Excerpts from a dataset
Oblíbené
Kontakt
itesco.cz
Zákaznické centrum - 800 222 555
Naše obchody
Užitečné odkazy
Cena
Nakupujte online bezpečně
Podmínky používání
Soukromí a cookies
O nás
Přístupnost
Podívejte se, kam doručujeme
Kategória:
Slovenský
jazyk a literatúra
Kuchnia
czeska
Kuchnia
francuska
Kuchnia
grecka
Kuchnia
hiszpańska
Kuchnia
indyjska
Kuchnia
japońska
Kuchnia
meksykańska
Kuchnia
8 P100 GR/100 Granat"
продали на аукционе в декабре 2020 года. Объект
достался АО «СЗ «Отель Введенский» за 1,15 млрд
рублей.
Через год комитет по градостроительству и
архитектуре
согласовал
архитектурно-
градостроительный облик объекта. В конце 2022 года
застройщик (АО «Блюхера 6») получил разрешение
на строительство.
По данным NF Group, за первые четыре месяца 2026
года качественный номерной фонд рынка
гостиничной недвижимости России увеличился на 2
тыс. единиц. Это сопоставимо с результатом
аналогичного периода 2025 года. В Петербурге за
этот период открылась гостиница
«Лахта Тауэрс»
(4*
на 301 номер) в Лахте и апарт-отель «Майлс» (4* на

THE PROBLEM:
Show all lines from the entries that hold "года".

EXERCISE ANSWER:
продали на аукционе в декабре 2020 года. Объект
градостроительный облик объекта. В конце 2022 года
года качественный номерной фонд рынка
аналогичного периода 2025 года. В Петербурге за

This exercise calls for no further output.